For those who voted for Donald Trump in the hope he can fix Barack Obama’s policies of turning his back on the Middle East, it is a nightmarish scenario if Iran gets away violating the rights of Lebanese and Iraqis. They have no protection from an Iranian open season of death and destruction.
Throughout modern history, violent militancy has systematically failed to govern when given the chance. In Cuba, in Venezuela, in Syria (1963 brought the failed Ba’ath Party to power), in Angola, in Lebanon (post civil war of 1975 empowering Hezbollah), in Iran (post Iranian Revolution against the Shah), the Taliban in Afghanistan, Hamas in Gaza, in Bosnia, in Chechnya, in Yemen, and in Nigeria (Boko Haram uprising).

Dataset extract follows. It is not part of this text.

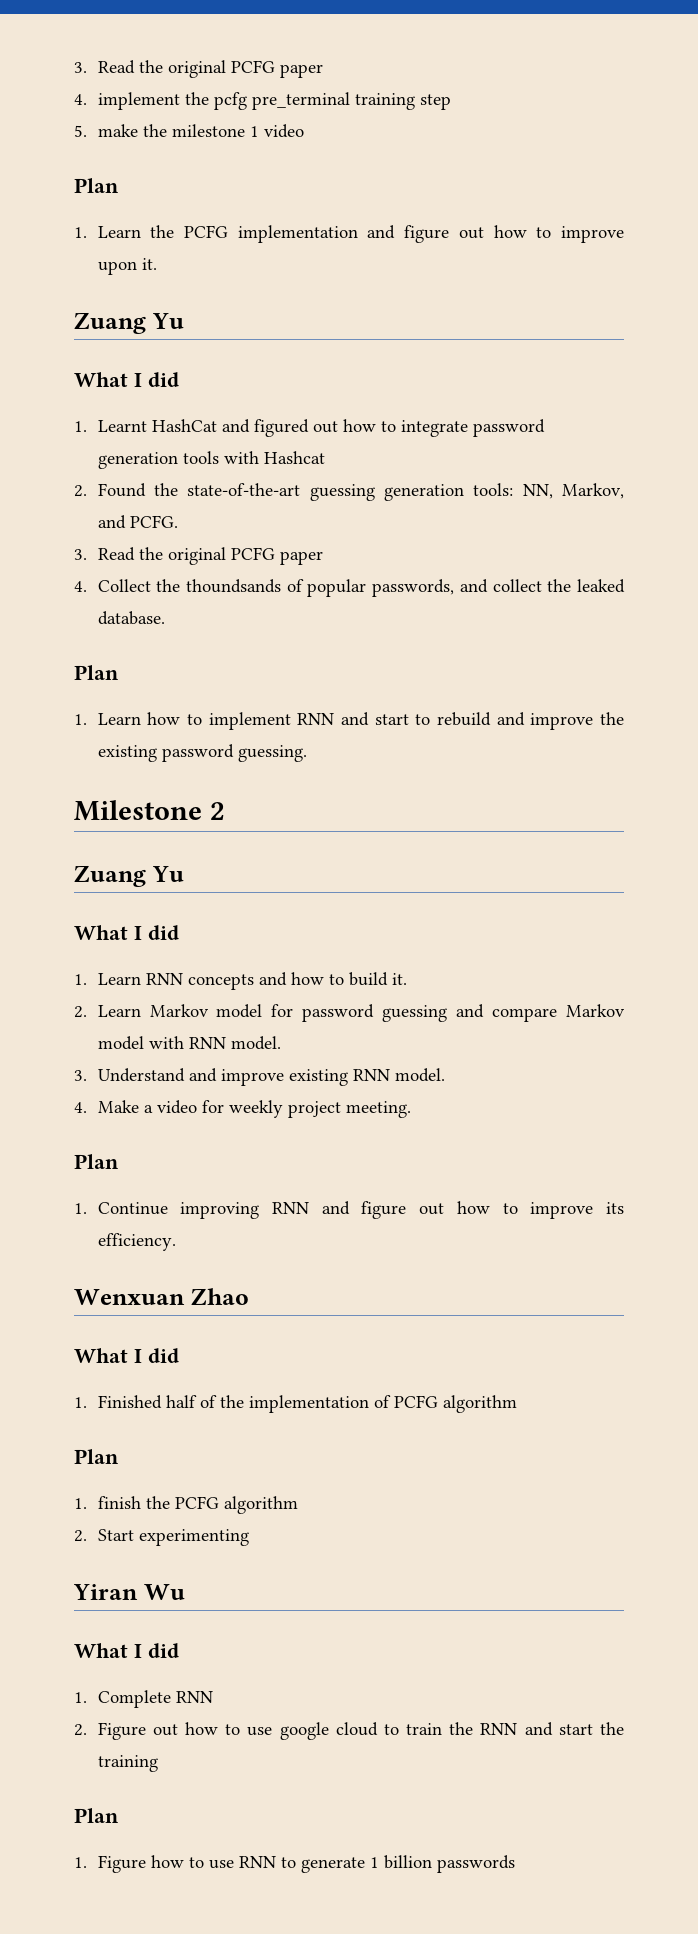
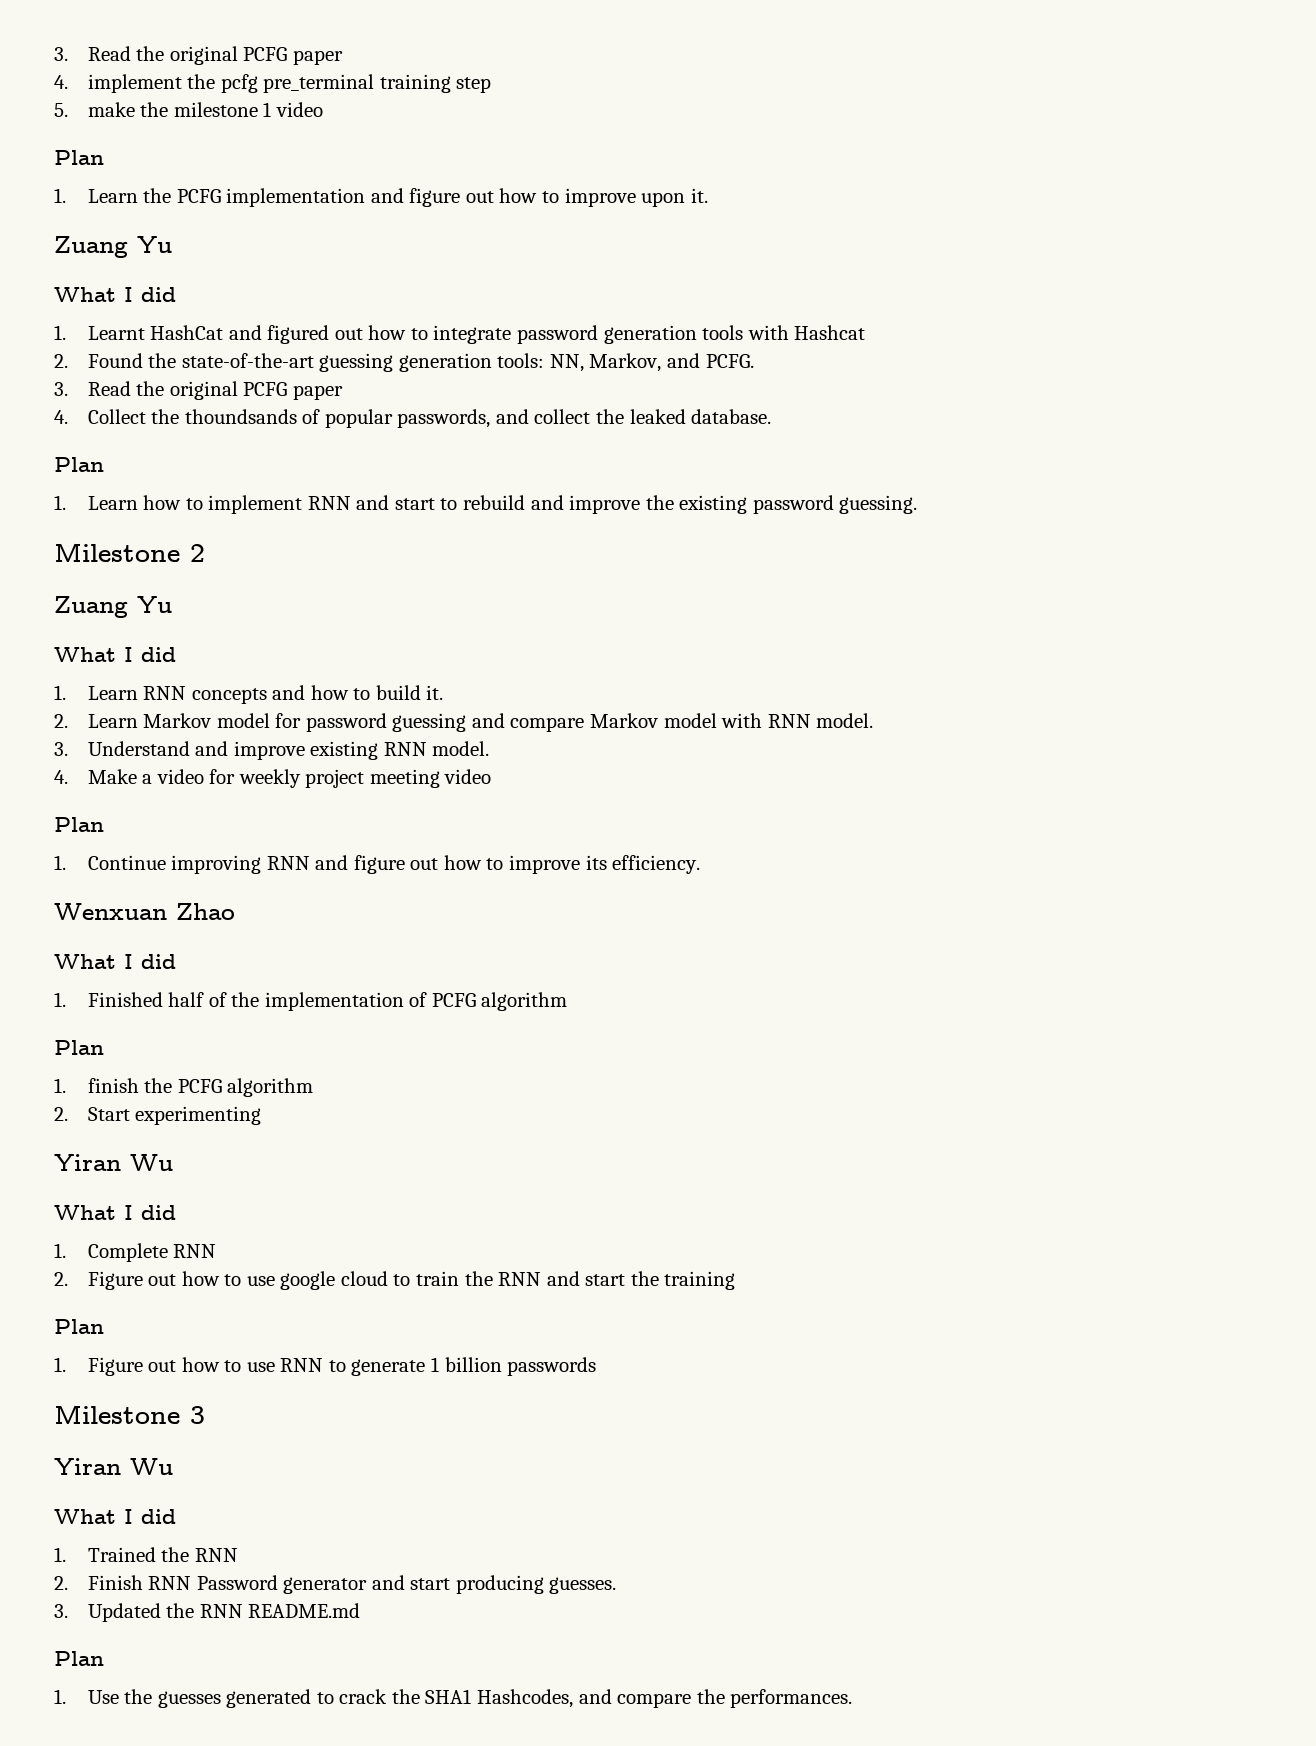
[345,1101,411,1118] meeting. -> [369,769,492,788] meeting video
(146, 1864) none -> [148,1360,177,1372] out
(515, 1864) none -> [54,1405,205,1424] [54,1458,173,1475] [54,1509,176,1524] [54,1547,238,1562] [54,1575,617,1594] [54,1603,361,1622] [54,1651,104,1666] [54,1689,853,1708] // Milestone 3 // Yiran Wu // What I did // 1. Trained the RNN // 2. Finish RNN Password generator and start producing guesses. // 3. Updated the RNN README.md // Plan // 1. Use the guesses generated to crack the SHA1 Hashcodes, and compare the performances.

If any violent organization boasts a use-force-to-govern DNA, good governance will elude it. Hezbollah failures are not hard to recognize with a Lebanese economy on the brink of collapse. Soon, Lebanon might just be another Venezuela. The same is true of any violent organization trying to adapt to governing in peaceful times.
How will Iran adapt is anybody’s guess. Denial seems to be the first reaction when we see Soleimani chairing an Iraqi government meeting. More violence seems to be their next move to oppress millions of Arabs. The majority of whom refuse to be led by a foreign country run by religious zealots.
As far as Russia and china are concerned, both seek a bazaar to sell their wares. China needs cheap oil to produce them. If Iran can deliver that bazaar, both will stand down and be thankful.
In the meantime, impeaching Trump is now a national duty to serve our national security interests. As we said before, Trump ran to help Trump make more money. His motto for 2020 should really be: Trump for Trump.